Search code examples
hashlualua-table

Lua: is there a need to use hash of string as a key in lua tables


I want to keep a list of words (let's say 20k). The only purpose of it is to check if the given word exists there. So, it's going be something known as a hash set.

-- dict here is just an example, it's going to be loadaed from a text file
dict = {["foo"] = true, ["bar"] = true, ...}


function dict.contains(self, word) do
    return self[word]
end

Is this option good enough? Or maybe this one would be better:

-- hash(string) is an exisiting external function

dict = {hash("foo") = true, hash("bar") = true, ... up to 20k}

function dict.contains(self, word) do
    return self[hash(word)]
end

I am inclining to vote for the 2nd option but thinking of internal implementation of lua hashes makes me a little bit confused. If it is just an address of an interned string, probably the 1st option is quite good one (in terms of memory consumption and better performance)? But from the other side, it should be good for statically defined tables (with interned strings).

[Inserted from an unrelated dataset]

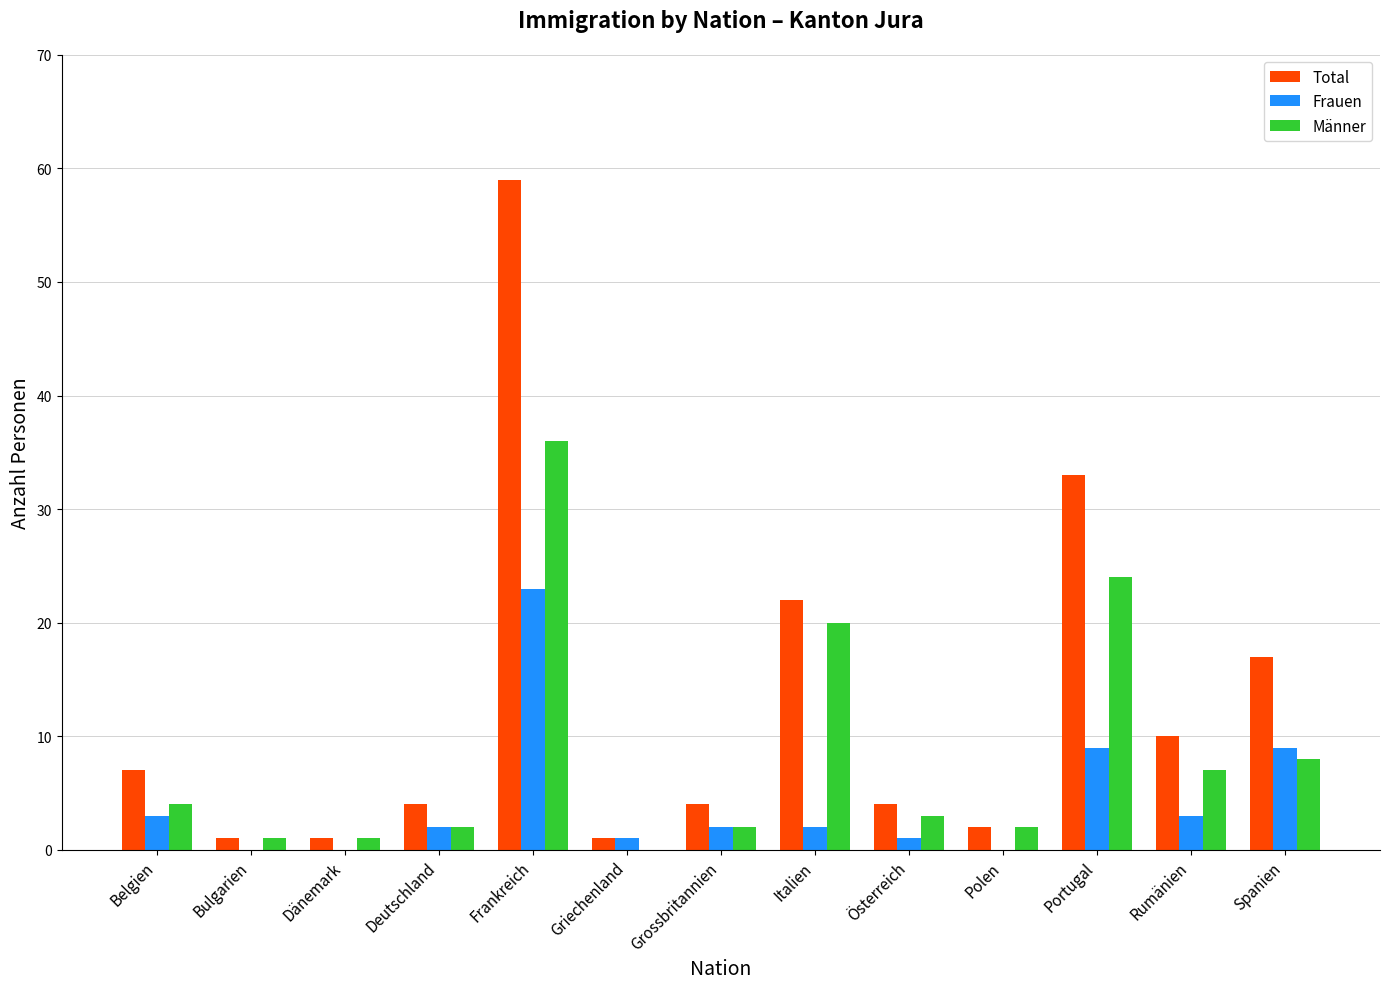

Which label corresponds to the largest value in the chart?

Frankreich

While I am going to load keys, maybe the 2nd options is still better?


Solution

  • Hash sets in Lua

    Yes, a table with string keys and truthy values (usually true) is the idiomatic, and most likely most efficient, way to implement a hash set of strings (or numbers, or "pointers" (like functions or tables, which are compared by reference)) in Lua.

    Method - data name collisions

    This however:

    function dict.contains(self, word) do
        return self[word]
    end
    

    is a bad idea, because suddenly dict:contains("contains") will be truthy (it will be the contains function).

    Similarly, dict.word will suddenly be truthy as well, even though you probably want all accesses to go through contains.

    I'd recommend just directly doing something like if words[word] then rather than unnecessarily complicating this by forcing it into an OOP style when it is not needed or useful. If you do want this, encapsulate the internal "set" of words, so store it in a field like dict._words to not have the methods conflict with the actual data you're storing.


    Premature optimization concerns

    Is this option good enough?

    It most probably is - try it and see. "20k" is a very small number of words for Lua to handle. I see no reason why the first solution shouldn't be fully satisfying.

    In asymptotical terms, accessing this table - both to insert new strings, or to get strings - has expected constant time complexity.

    Using the optimized hash table implementation provided by your Lua implementation is most probably a better idea than rolling your own.

    Or maybe this one would be better: [...] I am inclining to vote for the 2nd option

    So far you have provided no reason why it should be better, and barring exceptional circumstances, I don't think it will be. In many aspects, it's very blatantly worse:

    • It's more complex. This complexity would need to be justified.
    • It adds overhead. You need your own hashing of strings; you'll be duplicating the work Lua is already doing when it interns strings itself.
    • A hashing algorithm written in Lua is very unlikely to outperform the optimized hashing algorithm present in your Lua implementation, especially if you're using a well-optimized one like LuaJIT.

    If it is just an address of an interned string, probably the 1st option is quite good one (in terms of memory consumption and better performance)?

    Yes, on Lua 5.2 and earlier, all strings are interned and there is no way to turn this off. What this practically means is that different strings have different addresses, same strings reuse the same memory. String comparison is a simple address comparison and thus constant time. This is what enables table access to always be O(1) instead of O(length of string).

    So indeed, on Lua 5.2 and earlier, the first option is most certainly better, and by a lot.

    On Lua 5.3 and later, things get a bit more complicated: Very "long" strings (think thousands of characters) are not interned anymore, but instead are hashed on-demand, meaning comparison for these long strings is O(n), as is table access.

    Now there are two "exceptional circumstances" where the custom hashing could be justified, but I consider it very unlikely that you find yourself in either one:

    1. You're using an older Lua / LuaJIT implementation which does not protect against hash collision attacks, and need to protect against such attacks, which can make table access O(n) and thus lead to denial of service. In this case, custom hashing can help - as does just "salting" the keys with a salt unknown to the attacker.
    2. With very efficient custom hashing (think implementing a very good hashing algorithm in C, which somehow beats Lua's general-purpose string hashing for your use case), you could potentially beat Lua's built-in hashing. But at that point, you should probably be writing this performance-critical code in C or another language suitable for maximizing performance to begin with.

    But from the other side, it should be good for statically defined tables (with interned strings).

    If anything, this is another plus point for using Lua's implementation.

    While I am going to load keys, maybe the 2nd options is still better?

    No.


    TL;DR: Don't optimize prematurely; you'd most likely end up with more complex, less efficient code. Simply use a table with string keys.